Which of the following is most likely produced in a monopolistically competitive market? a. Automobiles b....
Which of the following is most likely produced in a monopolistically competitive market? a. Automobiles b. Wheat c. Oil d. Fast food e. Soybeans Oligopolists are more sensitive to the pricing and output policies of their rivals when: a. there are many firms in the industry. b. all firms produce identical products. c. there are barriers to entry. d. there is freedom of entry and exit. e. their products are highly differentiated. It is harder to explain the behavior of...
1. The concentration ratio for an industry with four firms shows the: a) total market capitalization...

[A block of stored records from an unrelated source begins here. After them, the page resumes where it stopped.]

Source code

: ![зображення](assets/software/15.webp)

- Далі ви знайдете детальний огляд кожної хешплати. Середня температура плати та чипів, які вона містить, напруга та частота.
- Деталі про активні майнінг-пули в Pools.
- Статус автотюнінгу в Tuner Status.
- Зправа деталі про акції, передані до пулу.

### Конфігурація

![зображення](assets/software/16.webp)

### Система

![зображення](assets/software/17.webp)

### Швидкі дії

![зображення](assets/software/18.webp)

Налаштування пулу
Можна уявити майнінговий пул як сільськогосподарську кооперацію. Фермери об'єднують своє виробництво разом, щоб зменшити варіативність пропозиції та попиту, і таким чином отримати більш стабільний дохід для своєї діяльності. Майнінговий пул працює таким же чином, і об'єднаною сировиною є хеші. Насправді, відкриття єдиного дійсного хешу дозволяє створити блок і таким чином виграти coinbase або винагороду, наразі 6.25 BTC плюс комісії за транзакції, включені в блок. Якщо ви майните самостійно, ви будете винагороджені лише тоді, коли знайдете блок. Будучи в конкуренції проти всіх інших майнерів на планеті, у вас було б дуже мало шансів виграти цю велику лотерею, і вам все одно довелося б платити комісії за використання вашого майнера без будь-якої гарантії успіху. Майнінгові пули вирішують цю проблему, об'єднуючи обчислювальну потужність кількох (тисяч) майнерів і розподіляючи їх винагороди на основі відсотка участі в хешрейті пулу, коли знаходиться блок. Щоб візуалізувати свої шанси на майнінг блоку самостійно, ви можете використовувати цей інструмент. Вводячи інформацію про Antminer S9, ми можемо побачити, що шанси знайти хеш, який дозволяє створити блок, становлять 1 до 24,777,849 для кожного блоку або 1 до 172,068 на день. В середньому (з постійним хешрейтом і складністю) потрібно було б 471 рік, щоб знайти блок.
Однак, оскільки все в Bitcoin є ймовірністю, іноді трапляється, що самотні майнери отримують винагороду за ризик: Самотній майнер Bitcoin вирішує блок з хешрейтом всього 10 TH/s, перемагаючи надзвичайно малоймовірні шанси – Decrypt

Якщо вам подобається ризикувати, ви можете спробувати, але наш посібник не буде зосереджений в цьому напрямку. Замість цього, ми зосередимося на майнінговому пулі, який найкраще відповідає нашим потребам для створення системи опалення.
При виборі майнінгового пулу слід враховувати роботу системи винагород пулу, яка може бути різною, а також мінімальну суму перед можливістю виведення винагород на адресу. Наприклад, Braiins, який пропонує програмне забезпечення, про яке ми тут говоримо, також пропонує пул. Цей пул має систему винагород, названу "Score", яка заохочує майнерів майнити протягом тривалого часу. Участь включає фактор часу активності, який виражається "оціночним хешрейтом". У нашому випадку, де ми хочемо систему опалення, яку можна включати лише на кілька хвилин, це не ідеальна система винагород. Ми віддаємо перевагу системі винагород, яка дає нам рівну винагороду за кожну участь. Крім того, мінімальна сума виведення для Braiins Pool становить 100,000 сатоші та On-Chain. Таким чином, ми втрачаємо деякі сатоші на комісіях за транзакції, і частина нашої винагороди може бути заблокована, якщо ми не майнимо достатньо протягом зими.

1. The concentration ratio for an industry with four firms shows the: a) total market capitalization of the four firms. b) percentage of profits accounted for by the four firms. c) percentage of sales accounted for by the four firms. d) total costs of production of the four firms. e) total quantity of output of the four firms. 2. When the four-firm concentration ratio is less than 40 percent, we can conclude that: a) the industry is monopolistically competitive. b)...
If MC = MR, then a perfectly competitive firm is: Question 1 options: a) maximizing profit....
If MC = MR, then a perfectly competitive firm is: Question 1 options: a) maximizing profit. b) making a normal rate of profit. c) making economic losses. d) making economic profits. In which market structure is interdependent decision making most likely to occur among the firms? Question 2 options: a) perfect competition b) oligopoly c) monopolistic competition d) monopoly    The perfectly competitive market structure assumes all of these EXCEPT: Question 4 options: a) ease of entry and exit. b)...
ADVERTISEMENT
Need Online Homework Help?

Get Answers For Free
Most questions answered within 1 hours.